The Rules of Engagement
I really didn’t want to do this, however, with the politicians ramping-up their campaigns, I definitely want to say my piece before the Hollywood “B-listers” once again undertake their verbal assault on my answering machine.
So far, the closest we’ve come to any real issue is whether or not Hillary can beat Obama in the Iowa Caucuses’ swimsuit competition. But, before the races really heat up, I thought I would fire a warning shot across the bow of the political campaign machines. And this goes for local politicians as well. If you want my vote, you absolutely, positively must be well-educated, well-prepared and especially well-spoken.
Lost are the days of getting a direct answer to a direct question. Gone are the straightforward explanations of a candidate’s political aims or personal goals. But what really drives me crazy is the complete and utter disregard that most candidates have for the true art of debate. Unfortunately, far too many politicians have given up sawing the budget in half and instead prefer to perfect their capacity to deceive, practicing the art of misdirection using flashy props or scantily clad assistants.
It’s bad enough when a candidate deliberately dodges the question, but worst amongst the evils of political prestidigitation is the logical fallacy. You may not be familiar with the terminology but we all know how the arguments go. With the Latin translation compliments of the Cal State Northridge website, here are a couple of the most used…

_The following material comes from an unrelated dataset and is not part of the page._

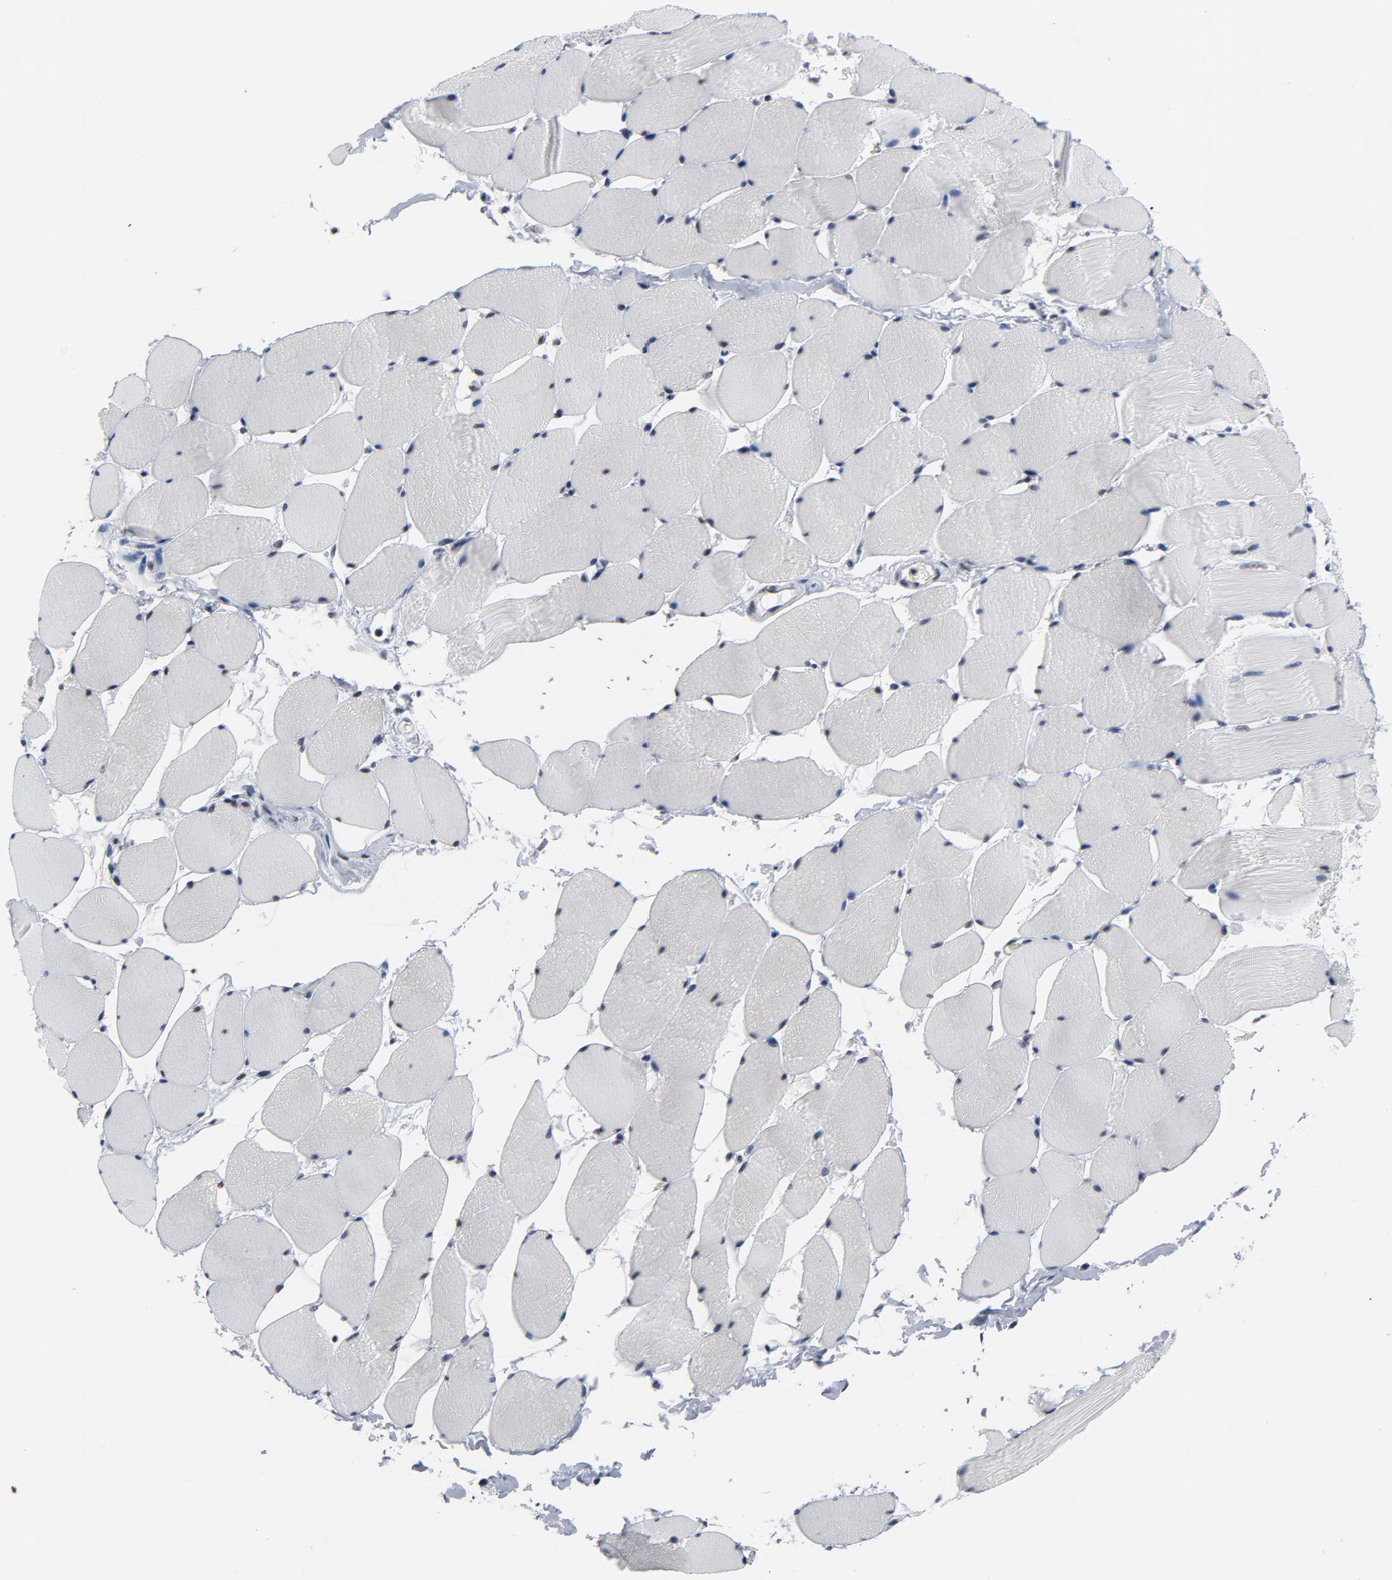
{"staining": {"intensity": "moderate", "quantity": "25%-75%", "location": "nuclear"}, "tissue": "skeletal muscle", "cell_type": "Myocytes", "image_type": "normal", "snomed": [{"axis": "morphology", "description": "Normal tissue, NOS"}, {"axis": "topography", "description": "Skeletal muscle"}], "caption": "Myocytes reveal medium levels of moderate nuclear positivity in approximately 25%-75% of cells in normal human skeletal muscle. (DAB = brown stain, brightfield microscopy at high magnification).", "gene": "CSTF2", "patient": {"sex": "male", "age": 62}}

Argumentum ad hominem [personal attack]: Unfortunately this is the most predominantly used tactic in the political arena. This method redirects the focus of the argument on the character of the person instead of the ideals they propose. Obama will be dismissed as “lacking experience." Guliani will be criticized for his marital track record. And Kucinich will no doubt be called every name in the book. By attacking any perceived flaw in the person they avoid exposing themselves to making critical judgments of their policies.
Argumentum ad numerum [appeal to numbers]: Similar to the fallacy argumentum ad populum [appeal to popularity], this is the equivalent of your childhood plea “come on mom, EVERYONE else has one, why can’t I?” To which your mom would invariably retort: “If everyone jumped off a bridge, would you?” No matter how many people believe something, that doesn’t necessarily make it true, but rare is the candidate that will push an agenda that doesn’t get good polling numbers.

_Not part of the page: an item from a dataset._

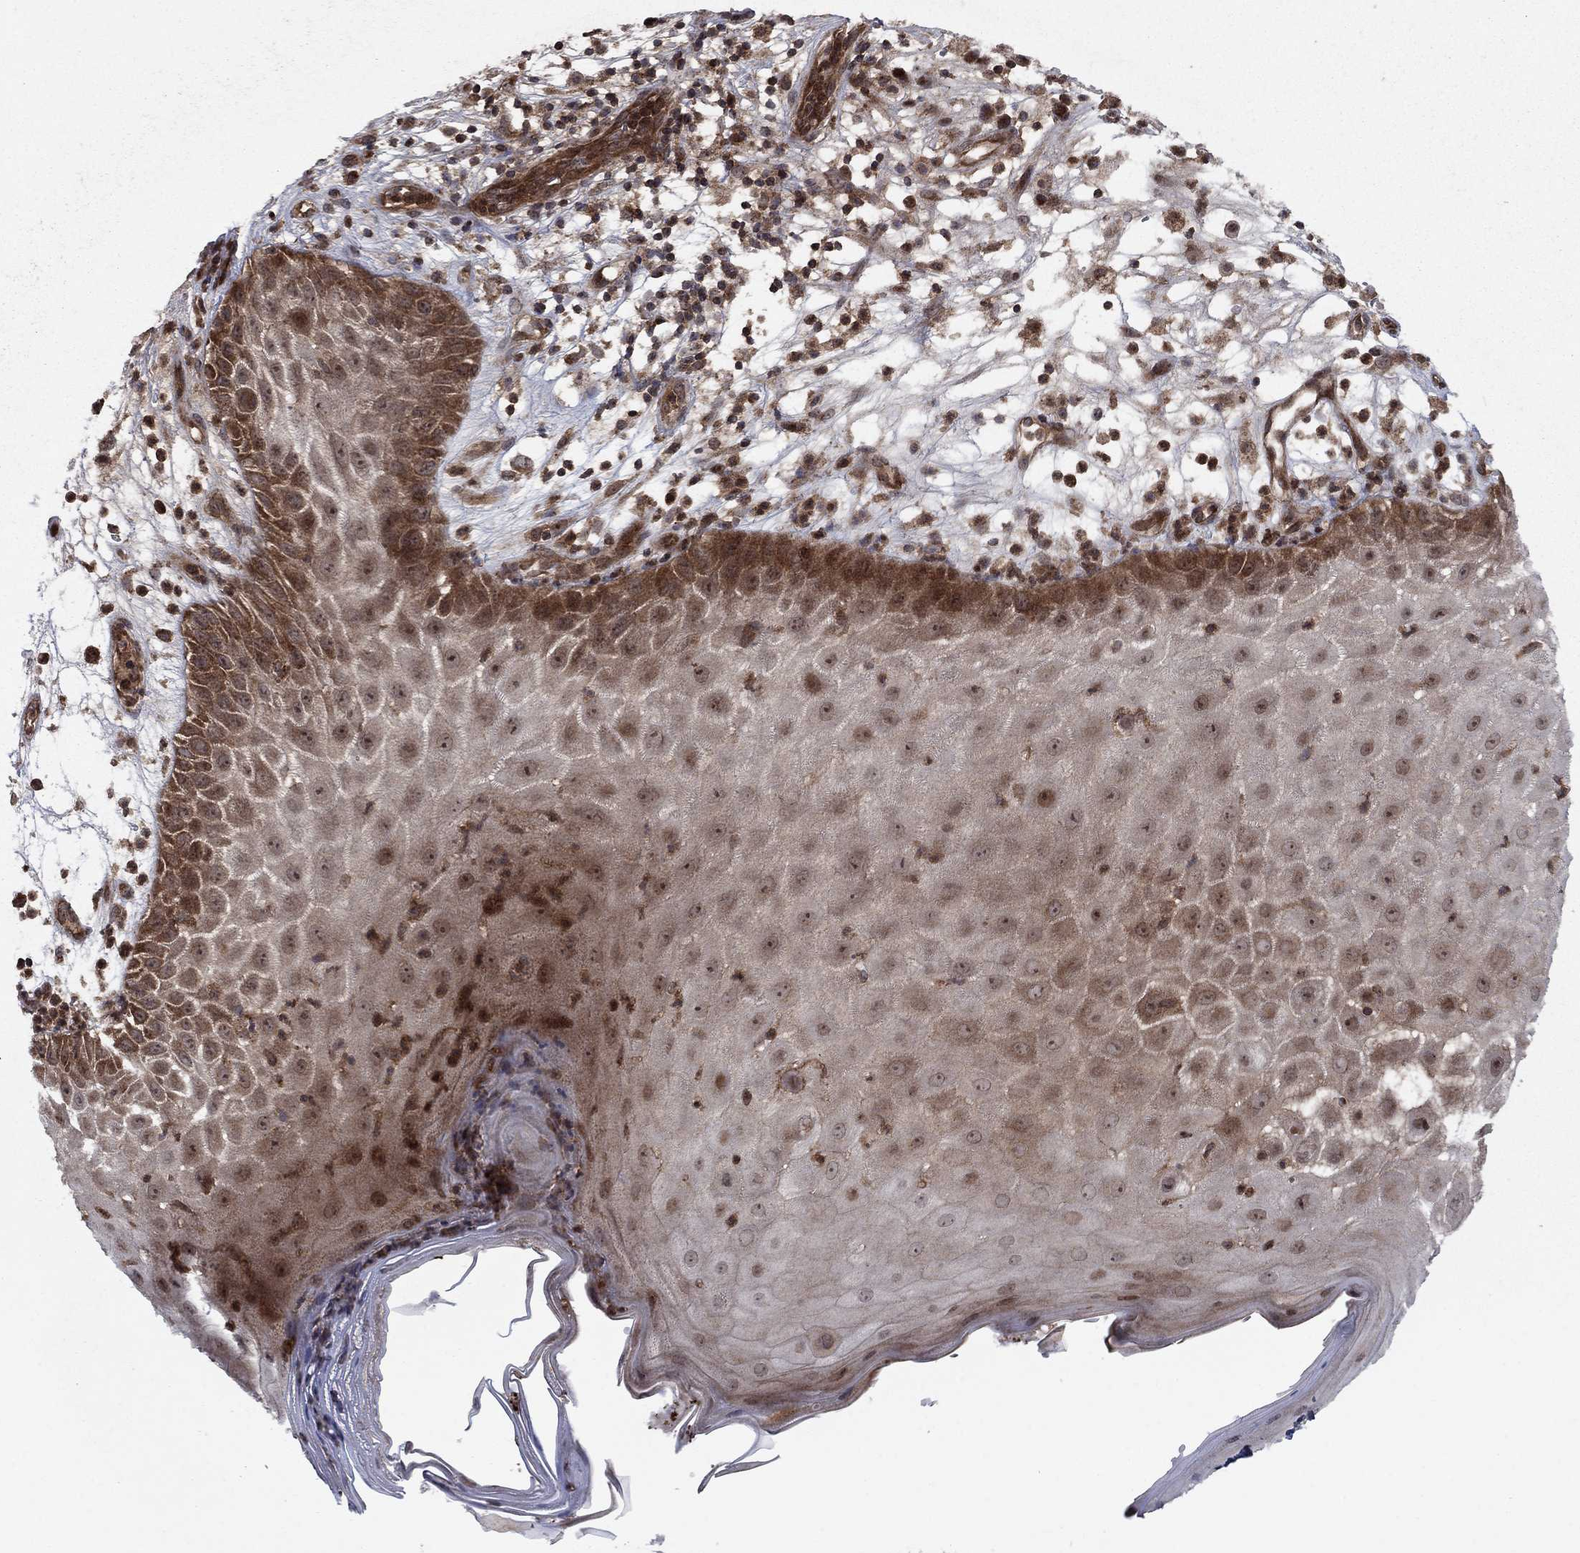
{"staining": {"intensity": "strong", "quantity": "25%-75%", "location": "cytoplasmic/membranous"}, "tissue": "skin cancer", "cell_type": "Tumor cells", "image_type": "cancer", "snomed": [{"axis": "morphology", "description": "Normal tissue, NOS"}, {"axis": "morphology", "description": "Squamous cell carcinoma, NOS"}, {"axis": "topography", "description": "Skin"}], "caption": "Tumor cells display high levels of strong cytoplasmic/membranous expression in about 25%-75% of cells in squamous cell carcinoma (skin). (DAB (3,3'-diaminobenzidine) = brown stain, brightfield microscopy at high magnification).", "gene": "IFI35", "patient": {"sex": "male", "age": 79}}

Argumentum ad nauseam [argumentative repetition]: The quickest way to strengthen your message is to say it loud and say it over and over again. And the easiest way to start the process is to limit your speech to short, easily-repeatable quotes. How a candidate does in a debate is often evaluated by the number of sound bites that end up on the evening news; rarely is the meaning behind the rhetoric equally evaluated.
Argumentum ad misericordiam [appeal to pity]: Yes, sex sells, but nothing gets votes better than a tug on the old heartstrings. Granted, I do think we need to help the homeless, fix medicare, and care for the environment. However, rarely are we told how legislation will help, usually we’re only shown who it will help. And trust me, there is a big difference.
Argumentum ad antiquitatem [antiquity or tradition]: This method tries to equate acceptability with the standardization of practice. More simply put, it’s the “well that’s the way we’ve always done it” argument. You’re most likely to see this type of defense when the younger candidates challenge the establishment.
This is not the entire list, but you get the general idea. The key is that use of any of these tactics represents an active attempt to avoid direct discussion and indicates a person who doesn’t put enough value on their own position. I can respect a person even if I disagree with their viewpoint, but I have trouble even listening to any person who hides behind the tricks of the tongue.
So, remember candidates, no gerrymandering, no flip-flopping, and no hitting below the Bible Belt. Keep to the issues and out of the gutter. Now touch gloves, go to your corners, wait for the bell and come out fighting.